Passear cães quebra pulsos e custa milhões ao Estado
As trelas dos cães estão a partir os pulsos de quem mais precisa de proteção. Um estudo publicado na revista Injury Prevention estima que as lesões nas mãos e pulsos de donos de cães custem mais de 23 milhões de libras por ano ao Serviço Nacional de Saúde (NHS) em Inglaterra. As vítimas principais são as mulheres e as pessoas com mais de 65 anos, arrastadas pela força dos animais durante os passeios.
Porque é que as mulheres e os idosos são as principais vítimas?
Os números não mentem e revelam uma injustiça clara. De um total de 491.373 pacientes analisados em cinco estudos, quase três quartos (364.904) eram do sexo feminino. Mais de 31% tinham mais de 65 anos. As mulheres idosas pagam a conta mais alta. A osteoporose torna os ossos mais frágeis, os problemas de equilíbrio facilitam as quedas e a visão reduzida agrava o perigo. O Estado gasta milhões para reparar ossos partidos, mas não investe na prevenção para os grupos mais vulneráveis.
Como acontecem estas lesões?
Ser puxado pela trela, com ou sem queda, é a causa direta de mais de dois terços dos incidentes (68,5%). Tropeçar na trela ou no cão representa 20% dos acidentes, e ficar enredado na trela soma os restantes casos. No total, contabilizaram-se 110.722 fraturas e lesões nos tecidos moles das mãos e pulsos. As fraturas dos dedos lideram a lista (31%), seguidas pelas fraturas do pulso (25%).
Qual é o custo real para a saúde pública?
Os 23 milhões de libras estimados pelos investigadores cobrem apenas cirurgias e gessos no NHS. Este valor não inclui o custo económico das pessoas que ficam impedidas de trabalhar, nem o aumento da necessidade de cuidados de assistência. Um problema de saúde pública que o sistema paga, mas que as autoridades parecem ignorar quando se trata de proteger quem passeia os animais.
O que podem fazer os donos para se protegerem?
Os investigadores sugerem medidas simples de prevenção. Segurar a trela na palma da mão, em vez de a envolver nos dedos ou no pulso, pode evitar fracturas graves. Evitar trelas retrácteis, que provocam puxões súbitos no fim do curso, também reduz o risco. O treino de obediência canina surge como outra ferramenta útil. Contudo, a responsabilidade não pode recair apenas sobre o indivíduo. É preciso consciencialização e políticas públicas que alertem para estes riscos.
Quais são as limitações do estudo?
Quatro dos cinco estudos analisados foram realizados nos Estados Unidos e três usaram a mesma base de dados. Não foram avaliadas as raças dos cães, os tipos de trela ou os ambientes de passeio.

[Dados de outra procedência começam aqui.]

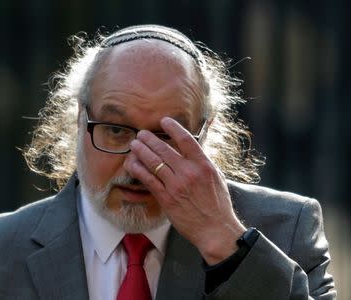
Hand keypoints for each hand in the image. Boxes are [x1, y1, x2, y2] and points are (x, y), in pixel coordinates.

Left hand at [124, 117, 245, 264]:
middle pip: (164, 149)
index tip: (164, 121)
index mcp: (204, 165)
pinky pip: (148, 180)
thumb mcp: (217, 178)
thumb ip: (203, 163)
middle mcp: (189, 172)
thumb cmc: (218, 205)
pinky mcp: (166, 198)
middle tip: (142, 133)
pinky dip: (138, 170)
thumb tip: (192, 150)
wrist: (215, 229)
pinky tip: (132, 163)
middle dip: (150, 139)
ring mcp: (176, 185)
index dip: (173, 127)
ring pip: (153, 163)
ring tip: (134, 144)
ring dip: (141, 151)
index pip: (186, 140)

Apesar destas lacunas, a mensagem é clara: um número significativo de lesões pode ser atribuído à posse de cães, especialmente na população idosa e feminina.

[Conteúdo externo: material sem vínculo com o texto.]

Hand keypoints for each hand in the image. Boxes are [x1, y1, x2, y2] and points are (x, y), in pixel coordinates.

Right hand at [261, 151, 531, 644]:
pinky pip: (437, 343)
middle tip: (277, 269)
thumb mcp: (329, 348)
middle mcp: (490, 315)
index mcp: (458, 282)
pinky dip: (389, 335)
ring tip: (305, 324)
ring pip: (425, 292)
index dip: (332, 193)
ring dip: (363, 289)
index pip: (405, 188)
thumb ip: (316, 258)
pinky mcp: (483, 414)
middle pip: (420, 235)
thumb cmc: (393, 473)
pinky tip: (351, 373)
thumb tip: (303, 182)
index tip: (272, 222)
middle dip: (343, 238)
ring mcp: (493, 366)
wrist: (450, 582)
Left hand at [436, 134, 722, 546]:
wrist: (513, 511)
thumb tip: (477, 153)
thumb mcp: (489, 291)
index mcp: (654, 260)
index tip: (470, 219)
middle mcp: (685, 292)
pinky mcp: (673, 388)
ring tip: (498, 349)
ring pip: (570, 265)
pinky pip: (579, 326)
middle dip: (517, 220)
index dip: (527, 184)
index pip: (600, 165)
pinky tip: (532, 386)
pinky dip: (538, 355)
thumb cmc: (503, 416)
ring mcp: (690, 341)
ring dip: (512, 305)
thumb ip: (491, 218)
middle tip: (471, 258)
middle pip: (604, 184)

As trelas retrácteis são perigosas?
Sim, segundo os investigadores. Estes dispositivos permitem que o cão se afaste bastante do dono, mas quando o animal chega ao limite da trela, a força de tração aumenta de forma súbita. Este puxão inesperado é suficiente para partir o pulso ou arrancar os dedos de quem segura a trela, sobretudo se a pessoa já tiver ossos mais frágeis.
Os custos de 23 milhões de libras incluem tudo?
Não. O valor refere-se apenas aos custos diretos com cirurgia e tratamento de pulsos partidos no NHS em Inglaterra. Ficam de fora os salários perdidos por quem não pode trabalhar e os custos adicionais com cuidados de saúde e assistência a idosos feridos. O impacto social e económico real é muito superior.